▶ [Task requirements]:
Make an exact copy of the entries, and keep any pictures out of it.
= = = = = = =
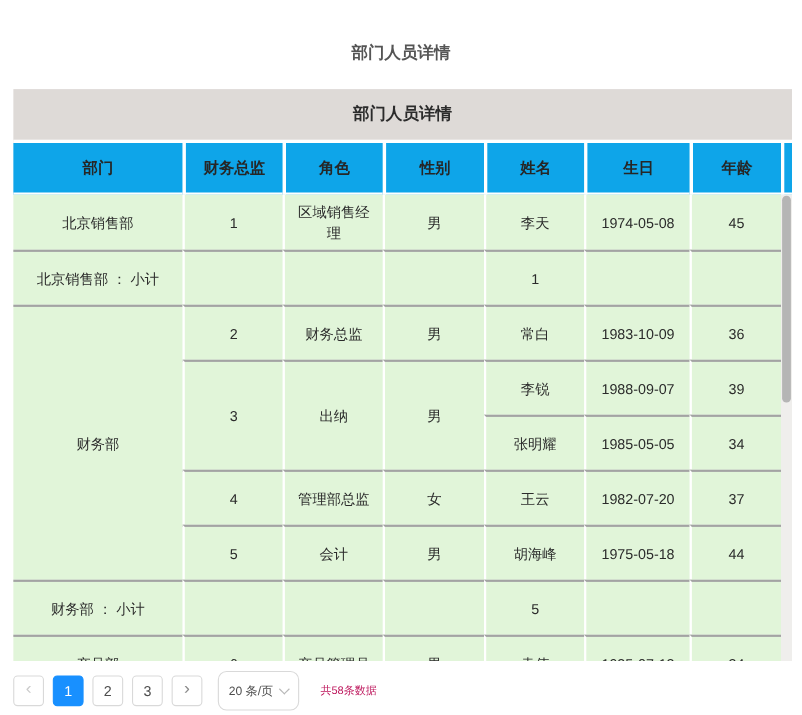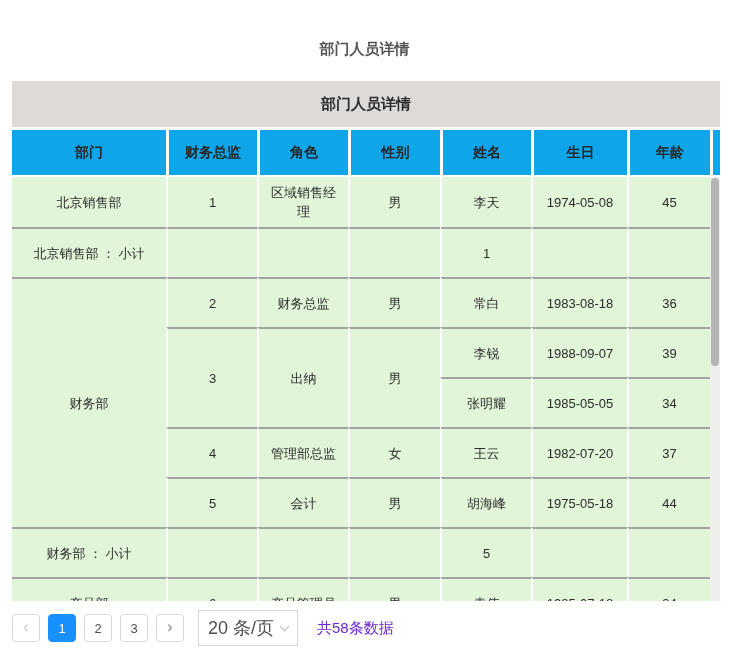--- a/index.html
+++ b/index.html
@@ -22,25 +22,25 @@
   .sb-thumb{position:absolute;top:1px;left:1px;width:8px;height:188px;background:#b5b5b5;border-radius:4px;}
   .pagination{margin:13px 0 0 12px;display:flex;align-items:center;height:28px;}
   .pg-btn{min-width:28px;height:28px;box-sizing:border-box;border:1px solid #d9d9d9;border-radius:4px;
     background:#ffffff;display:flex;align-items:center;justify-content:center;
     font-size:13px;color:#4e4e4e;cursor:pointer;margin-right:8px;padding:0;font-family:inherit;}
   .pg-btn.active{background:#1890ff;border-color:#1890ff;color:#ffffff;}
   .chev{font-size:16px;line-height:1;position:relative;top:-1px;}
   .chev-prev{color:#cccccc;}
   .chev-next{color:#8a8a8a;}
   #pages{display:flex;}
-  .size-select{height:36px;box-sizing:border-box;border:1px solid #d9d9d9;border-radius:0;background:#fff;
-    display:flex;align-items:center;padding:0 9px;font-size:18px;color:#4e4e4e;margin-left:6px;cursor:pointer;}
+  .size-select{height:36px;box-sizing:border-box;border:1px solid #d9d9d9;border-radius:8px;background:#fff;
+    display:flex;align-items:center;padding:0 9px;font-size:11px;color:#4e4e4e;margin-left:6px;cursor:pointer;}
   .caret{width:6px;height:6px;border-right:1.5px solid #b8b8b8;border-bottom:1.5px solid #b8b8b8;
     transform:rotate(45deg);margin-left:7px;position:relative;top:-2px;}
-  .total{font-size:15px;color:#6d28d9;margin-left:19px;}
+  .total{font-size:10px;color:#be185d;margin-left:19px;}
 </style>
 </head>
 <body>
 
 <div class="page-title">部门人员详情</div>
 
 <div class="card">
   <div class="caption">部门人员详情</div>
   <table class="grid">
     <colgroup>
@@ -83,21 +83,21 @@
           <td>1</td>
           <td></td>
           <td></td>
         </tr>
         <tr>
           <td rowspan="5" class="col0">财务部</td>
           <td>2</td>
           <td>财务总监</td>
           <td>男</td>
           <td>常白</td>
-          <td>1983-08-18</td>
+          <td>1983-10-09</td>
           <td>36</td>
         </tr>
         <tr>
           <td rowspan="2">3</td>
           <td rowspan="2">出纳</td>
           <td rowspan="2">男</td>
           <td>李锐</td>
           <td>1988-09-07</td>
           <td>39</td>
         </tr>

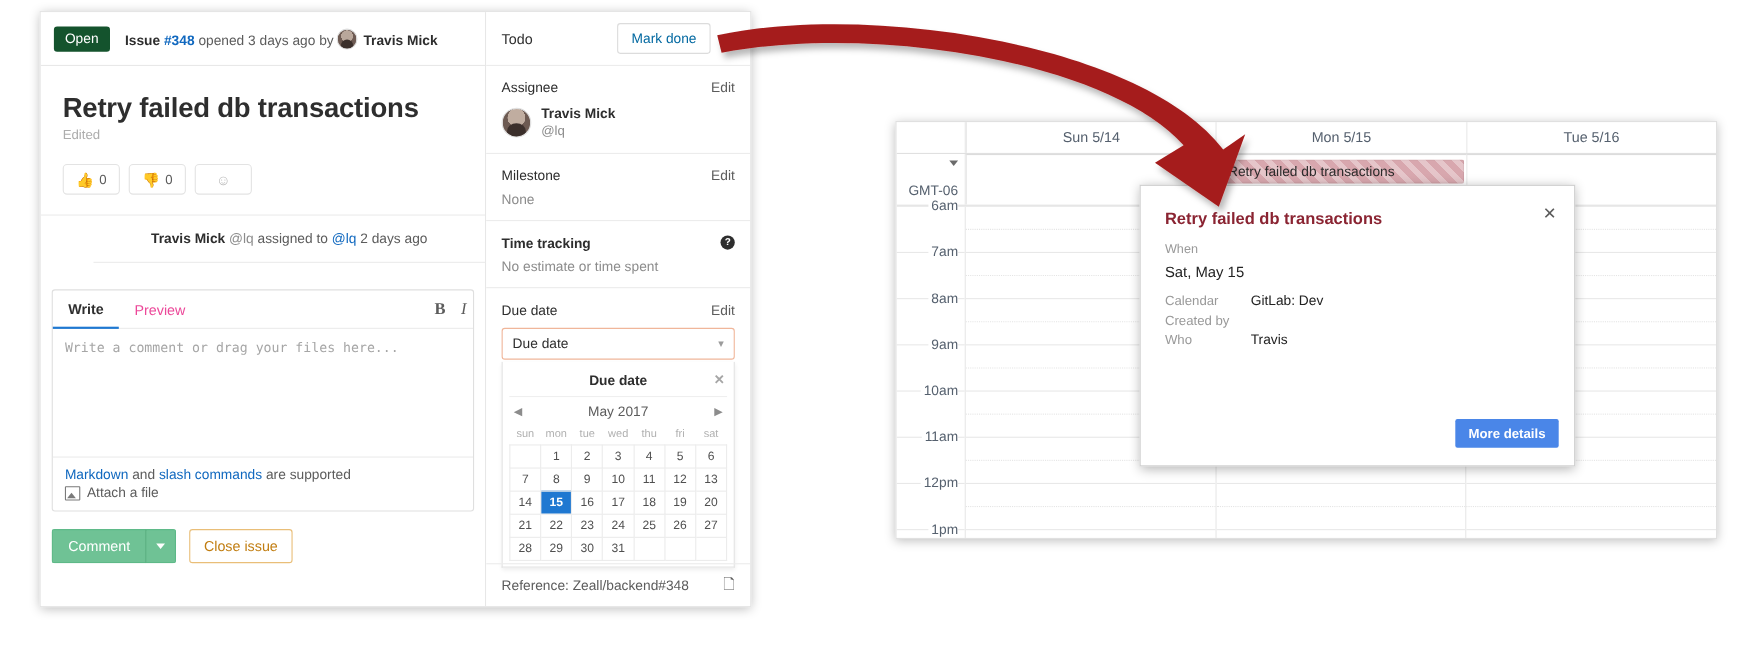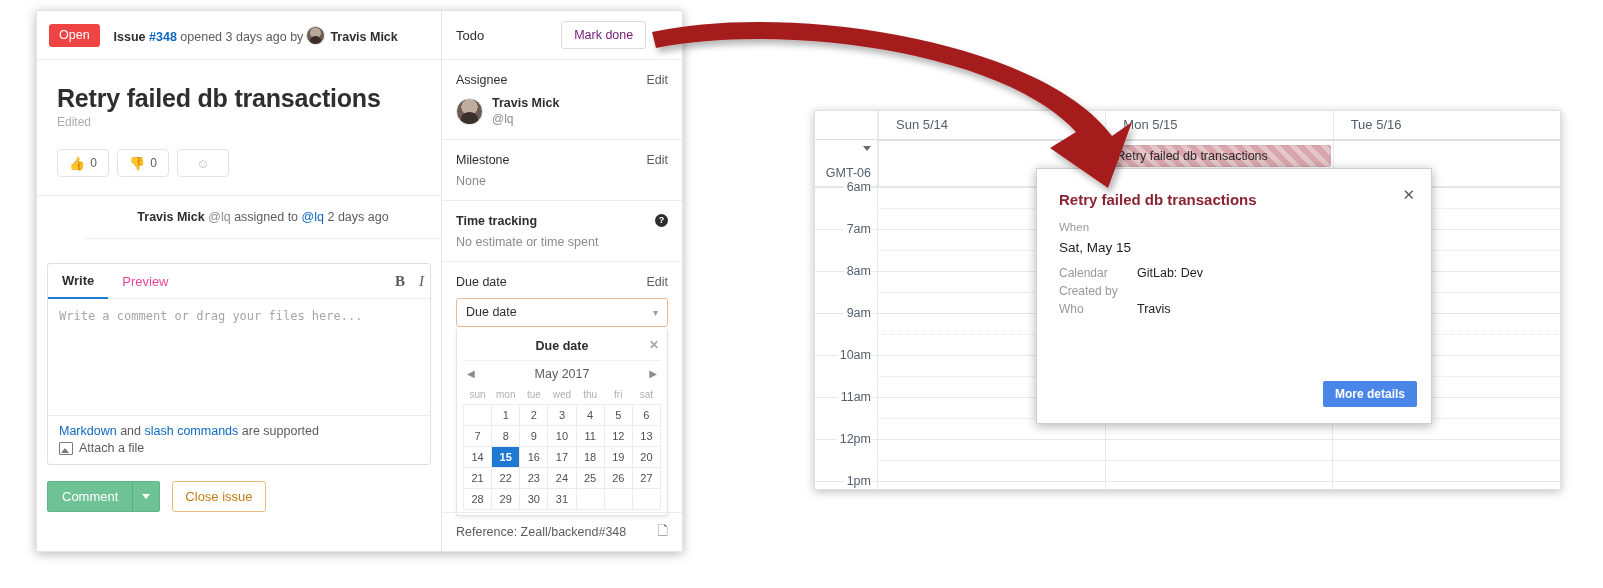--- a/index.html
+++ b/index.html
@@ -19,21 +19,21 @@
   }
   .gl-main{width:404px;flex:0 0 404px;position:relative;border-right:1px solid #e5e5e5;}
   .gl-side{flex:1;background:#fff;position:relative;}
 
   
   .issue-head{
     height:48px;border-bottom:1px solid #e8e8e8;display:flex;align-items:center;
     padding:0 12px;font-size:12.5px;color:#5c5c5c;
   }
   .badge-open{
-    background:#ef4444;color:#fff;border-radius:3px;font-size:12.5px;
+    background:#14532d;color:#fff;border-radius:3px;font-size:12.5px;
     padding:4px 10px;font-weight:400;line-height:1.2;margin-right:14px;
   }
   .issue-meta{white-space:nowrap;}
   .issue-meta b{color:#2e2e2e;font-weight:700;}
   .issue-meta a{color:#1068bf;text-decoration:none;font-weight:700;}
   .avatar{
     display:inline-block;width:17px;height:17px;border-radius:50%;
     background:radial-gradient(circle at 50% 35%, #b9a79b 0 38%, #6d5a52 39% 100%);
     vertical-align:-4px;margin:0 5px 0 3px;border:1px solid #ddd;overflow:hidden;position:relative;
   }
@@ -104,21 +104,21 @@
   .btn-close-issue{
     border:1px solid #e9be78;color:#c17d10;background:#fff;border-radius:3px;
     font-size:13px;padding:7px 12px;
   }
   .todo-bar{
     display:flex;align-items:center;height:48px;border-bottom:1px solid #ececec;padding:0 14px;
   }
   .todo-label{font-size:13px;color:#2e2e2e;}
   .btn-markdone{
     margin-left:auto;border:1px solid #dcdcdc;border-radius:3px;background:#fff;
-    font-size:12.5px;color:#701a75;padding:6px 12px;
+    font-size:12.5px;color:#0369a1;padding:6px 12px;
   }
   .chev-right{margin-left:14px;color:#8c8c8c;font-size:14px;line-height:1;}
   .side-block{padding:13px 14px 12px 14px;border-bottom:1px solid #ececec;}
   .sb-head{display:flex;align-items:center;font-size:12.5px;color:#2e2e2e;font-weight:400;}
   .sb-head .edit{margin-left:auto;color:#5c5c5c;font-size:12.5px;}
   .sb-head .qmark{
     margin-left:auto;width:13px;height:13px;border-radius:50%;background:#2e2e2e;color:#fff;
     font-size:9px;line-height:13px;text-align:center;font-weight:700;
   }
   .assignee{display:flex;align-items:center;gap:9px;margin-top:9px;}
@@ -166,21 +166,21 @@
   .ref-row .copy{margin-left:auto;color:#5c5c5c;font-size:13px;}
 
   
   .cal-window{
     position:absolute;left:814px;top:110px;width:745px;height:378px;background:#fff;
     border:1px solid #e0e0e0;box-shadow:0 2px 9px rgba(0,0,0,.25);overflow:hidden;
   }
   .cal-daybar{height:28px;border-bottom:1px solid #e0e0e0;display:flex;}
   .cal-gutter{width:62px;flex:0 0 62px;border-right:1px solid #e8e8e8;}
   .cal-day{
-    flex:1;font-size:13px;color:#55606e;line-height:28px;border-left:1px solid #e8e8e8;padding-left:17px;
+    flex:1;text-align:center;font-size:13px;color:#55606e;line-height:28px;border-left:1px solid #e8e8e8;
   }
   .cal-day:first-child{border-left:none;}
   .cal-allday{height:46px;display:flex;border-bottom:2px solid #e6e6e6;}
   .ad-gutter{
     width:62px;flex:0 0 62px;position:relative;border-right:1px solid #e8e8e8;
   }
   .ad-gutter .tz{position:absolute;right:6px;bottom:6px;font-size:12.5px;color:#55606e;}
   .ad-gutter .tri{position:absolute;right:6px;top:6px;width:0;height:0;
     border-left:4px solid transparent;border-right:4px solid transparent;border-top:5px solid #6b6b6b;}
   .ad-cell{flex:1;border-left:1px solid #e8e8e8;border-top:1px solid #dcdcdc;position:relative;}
= = = = = = =
▶ [Exercise response]:
--- a/index.html
+++ b/index.html
@@ -22,25 +22,25 @@
   .sb-thumb{position:absolute;top:1px;left:1px;width:8px;height:188px;background:#b5b5b5;border-radius:4px;}
   .pagination{margin:13px 0 0 12px;display:flex;align-items:center;height:28px;}
   .pg-btn{min-width:28px;height:28px;box-sizing:border-box;border:1px solid #d9d9d9;border-radius:4px;
     background:#ffffff;display:flex;align-items:center;justify-content:center;
     font-size:13px;color:#4e4e4e;cursor:pointer;margin-right:8px;padding:0;font-family:inherit;}
   .pg-btn.active{background:#1890ff;border-color:#1890ff;color:#ffffff;}
   .chev{font-size:16px;line-height:1;position:relative;top:-1px;}
   .chev-prev{color:#cccccc;}
   .chev-next{color:#8a8a8a;}
   #pages{display:flex;}
-  .size-select{height:36px;box-sizing:border-box;border:1px solid #d9d9d9;border-radius:0;background:#fff;
-    display:flex;align-items:center;padding:0 9px;font-size:18px;color:#4e4e4e;margin-left:6px;cursor:pointer;}
+  .size-select{height:36px;box-sizing:border-box;border:1px solid #d9d9d9;border-radius:8px;background:#fff;
+    display:flex;align-items:center;padding:0 9px;font-size:11px;color:#4e4e4e;margin-left:6px;cursor:pointer;}
   .caret{width:6px;height:6px;border-right:1.5px solid #b8b8b8;border-bottom:1.5px solid #b8b8b8;
     transform:rotate(45deg);margin-left:7px;position:relative;top:-2px;}
-  .total{font-size:15px;color:#6d28d9;margin-left:19px;}
+  .total{font-size:10px;color:#be185d;margin-left:19px;}
 </style>
 </head>
 <body>
 
 <div class="page-title">部门人员详情</div>
 
 <div class="card">
   <div class="caption">部门人员详情</div>
   <table class="grid">
     <colgroup>
@@ -83,21 +83,21 @@
           <td>1</td>
           <td></td>
           <td></td>
         </tr>
         <tr>
           <td rowspan="5" class="col0">财务部</td>
           <td>2</td>
           <td>财务总监</td>
           <td>男</td>
           <td>常白</td>
-          <td>1983-08-18</td>
+          <td>1983-10-09</td>
           <td>36</td>
         </tr>
         <tr>
           <td rowspan="2">3</td>
           <td rowspan="2">出纳</td>
           <td rowspan="2">男</td>
           <td>李锐</td>
           <td>1988-09-07</td>
           <td>39</td>
         </tr>

--- a/index.html
+++ b/index.html
@@ -19,21 +19,21 @@
   }
   .gl-main{width:404px;flex:0 0 404px;position:relative;border-right:1px solid #e5e5e5;}
   .gl-side{flex:1;background:#fff;position:relative;}
 
   
   .issue-head{
     height:48px;border-bottom:1px solid #e8e8e8;display:flex;align-items:center;
     padding:0 12px;font-size:12.5px;color:#5c5c5c;
   }
   .badge-open{
-    background:#ef4444;color:#fff;border-radius:3px;font-size:12.5px;
+    background:#14532d;color:#fff;border-radius:3px;font-size:12.5px;
     padding:4px 10px;font-weight:400;line-height:1.2;margin-right:14px;
   }
   .issue-meta{white-space:nowrap;}
   .issue-meta b{color:#2e2e2e;font-weight:700;}
   .issue-meta a{color:#1068bf;text-decoration:none;font-weight:700;}
   .avatar{
     display:inline-block;width:17px;height:17px;border-radius:50%;
     background:radial-gradient(circle at 50% 35%, #b9a79b 0 38%, #6d5a52 39% 100%);
     vertical-align:-4px;margin:0 5px 0 3px;border:1px solid #ddd;overflow:hidden;position:relative;
   }
@@ -104,21 +104,21 @@
   .btn-close-issue{
     border:1px solid #e9be78;color:#c17d10;background:#fff;border-radius:3px;
     font-size:13px;padding:7px 12px;
   }
   .todo-bar{
     display:flex;align-items:center;height:48px;border-bottom:1px solid #ececec;padding:0 14px;
   }
   .todo-label{font-size:13px;color:#2e2e2e;}
   .btn-markdone{
     margin-left:auto;border:1px solid #dcdcdc;border-radius:3px;background:#fff;
-    font-size:12.5px;color:#701a75;padding:6px 12px;
+    font-size:12.5px;color:#0369a1;padding:6px 12px;
   }
   .chev-right{margin-left:14px;color:#8c8c8c;font-size:14px;line-height:1;}
   .side-block{padding:13px 14px 12px 14px;border-bottom:1px solid #ececec;}
   .sb-head{display:flex;align-items:center;font-size:12.5px;color:#2e2e2e;font-weight:400;}
   .sb-head .edit{margin-left:auto;color:#5c5c5c;font-size:12.5px;}
   .sb-head .qmark{
     margin-left:auto;width:13px;height:13px;border-radius:50%;background:#2e2e2e;color:#fff;
     font-size:9px;line-height:13px;text-align:center;font-weight:700;
   }
   .assignee{display:flex;align-items:center;gap:9px;margin-top:9px;}
@@ -166,21 +166,21 @@
   .ref-row .copy{margin-left:auto;color:#5c5c5c;font-size:13px;}
 
   
   .cal-window{
     position:absolute;left:814px;top:110px;width:745px;height:378px;background:#fff;
     border:1px solid #e0e0e0;box-shadow:0 2px 9px rgba(0,0,0,.25);overflow:hidden;
   }
   .cal-daybar{height:28px;border-bottom:1px solid #e0e0e0;display:flex;}
   .cal-gutter{width:62px;flex:0 0 62px;border-right:1px solid #e8e8e8;}
   .cal-day{
-    flex:1;font-size:13px;color:#55606e;line-height:28px;border-left:1px solid #e8e8e8;padding-left:17px;
+    flex:1;text-align:center;font-size:13px;color:#55606e;line-height:28px;border-left:1px solid #e8e8e8;
   }
   .cal-day:first-child{border-left:none;}
   .cal-allday{height:46px;display:flex;border-bottom:2px solid #e6e6e6;}
   .ad-gutter{
     width:62px;flex:0 0 62px;position:relative;border-right:1px solid #e8e8e8;
   }
   .ad-gutter .tz{position:absolute;right:6px;bottom:6px;font-size:12.5px;color:#55606e;}
   .ad-gutter .tri{position:absolute;right:6px;top:6px;width:0;height:0;
     border-left:4px solid transparent;border-right:4px solid transparent;border-top:5px solid #6b6b6b;}
   .ad-cell{flex:1;border-left:1px solid #e8e8e8;border-top:1px solid #dcdcdc;position:relative;}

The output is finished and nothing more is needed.